PNU 109291

Effects of PNU-109,291, a selective 5-HT1D receptor agonist, on electrically induced dural plasma extravasation and capsaicin-evoked c-fos immunoreactivity within trigeminal nucleus caudalis.[Pubmed:10428423]

Neuropharmacology. 1999 Jul;38(7):1043-53.

We studied the effects of PNU-109291 [(S)-(-)-1-[2-[4-(4-methoxyphenyl)-1-piperazinyl]ethyl]-N-methyl-isoc hroman-6-carboxamide], a receptor agonist showing 5000-fold selectivity for primate 5-HT1D versus 5-HT1B receptors (Ennis et al., J. Med. Chem. 41, 2180-2183), on dural neurogenic inflammation and on c-fos like immunoreactivity within trigeminal nucleus caudalis evoked by electrical and chemical activation of trigeminal afferents, respectively. Subcutaneous injection of PNU-109291 in male guinea pigs dose-dependently reduced dural extravasation of [125I]-labeled bovine serum albumin evoked by trigeminal ganglion stimulation with an IC50 of 4.2 nmol kg(-1). A dose of 73.3 nmol kg(-1) blocked the response completely. The selective 5-HT1B/1D receptor antagonist GR-127935 (> or = 2 micromol kg(-1) i.v.) prevented this effect. In addition, the number of c-fos immunoreactive cells within guinea pig trigeminal nucleus caudalis induced by chemical meningeal stimulation (intracisternally administered capsaicin) was reduced by more than 50% with PNU-109291 (> or = 122.2 nmol kg(-1) administered s.c. 45 min before and 15 min after capsaicin). These data indicate that the 5-HT1D receptor subtype plays a significant role in suppressing meningeal neurogenic inflammation and attenuating trigeminal nociception in these guinea pig models. Since 5-HT1D receptor mRNA and protein are expressed in trigeminal ganglia but not vascular smooth muscle, the 5-HT1D receptor subtype may become a useful therapeutic target for migraine and related headaches.

5-Hydroxytryptamine1B receptor-mediated contraction of rabbit saphenous vein and basilar artery: role of vascular endothelium.[Pubmed:14724223]

J Pharmacol Exp Ther. 2004 May;309(2):825-32.

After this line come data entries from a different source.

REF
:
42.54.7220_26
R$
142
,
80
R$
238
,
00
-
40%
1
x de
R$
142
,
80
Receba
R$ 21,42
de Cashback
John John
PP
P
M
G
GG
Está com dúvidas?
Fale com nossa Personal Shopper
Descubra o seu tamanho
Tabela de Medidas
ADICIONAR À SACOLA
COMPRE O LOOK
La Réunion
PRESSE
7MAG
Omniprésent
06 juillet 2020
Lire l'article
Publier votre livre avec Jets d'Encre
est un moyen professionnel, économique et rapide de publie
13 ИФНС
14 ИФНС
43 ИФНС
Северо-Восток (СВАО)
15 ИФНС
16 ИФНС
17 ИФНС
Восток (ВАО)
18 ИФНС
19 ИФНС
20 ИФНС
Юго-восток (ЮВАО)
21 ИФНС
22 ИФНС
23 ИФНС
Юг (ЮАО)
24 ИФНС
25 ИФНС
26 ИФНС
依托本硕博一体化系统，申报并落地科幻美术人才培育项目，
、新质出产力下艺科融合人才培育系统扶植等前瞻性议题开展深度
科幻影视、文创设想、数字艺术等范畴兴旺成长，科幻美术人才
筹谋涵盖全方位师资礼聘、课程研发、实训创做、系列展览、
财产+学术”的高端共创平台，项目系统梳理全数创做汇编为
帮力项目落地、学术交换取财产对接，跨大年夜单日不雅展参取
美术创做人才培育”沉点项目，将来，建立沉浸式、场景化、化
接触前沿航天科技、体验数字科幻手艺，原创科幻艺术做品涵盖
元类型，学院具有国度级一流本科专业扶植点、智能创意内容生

This study characterizes the sumatriptan-sensitive [5-hydroxytryptamine (5-HT)(1B/1D)] receptor in rabbit saphenous vein and basilar artery. (S)-(-)-1-[2-[4-(4-Methoxy-phenyl)-piperazin-1-yl]-ethyl]isochroman-6-carboxylic acid methylamide (PNU-109291), a 5-HT(1D) subtype-selective agonist (human K(i) = 2.5 +/- 0.07 nM), did not contract either tissue, whereas o-methoxyphenylpiperazide derivative 4F (MPPA-4F), a 5-HT(1B) subtype-selective antagonist (human K(i) = 4.6 +/- 0.6 nM) potently inhibited sumatriptan-induced contraction in the saphenous vein and basilar artery. These results suggested that sumatriptan-induced contraction was mediated via the 5-HT(1B) receptor in these blood vessels. 5-HT(1B) receptor-mediated contraction was then compared in endothelium-intact and denuded vessels to evaluate the role of the endothelium in regulating sumatriptan-induced contractility in these tissues. The presence of an intact endothelium inhibited 5-HT(1B)-induced contraction in both tissues. Endothelial denudation or nitric-oxide synthase inhibition with N(omega) nitro-L-arginine methyl ester (L-NAME) (100 microM) increased the efficacy and potency of sumatriptan in the saphenous vein and basilar artery. Surprisingly, in endothelial-denuded vascular tissues, L-NAME (100 microM) also significantly increased the maximal 5-HT(1B) receptor-induced contraction in both tissues, with no effect on potency of sumatriptan. The effect of L-NAME after endothelial denudation may reflect the presence of a low density of residual endothelial cells as estimated by CD31 antibody staining combined with the modulating effect of nitric oxide released from nonendothelial cells in vascular tissue. Endothelial modulation was specific to 5-HT(1B) receptors because removal of the endothelium did not significantly alter contraction to norepinephrine, histamine, prostaglandin, or potassium chloride in the saphenous vein or basilar artery.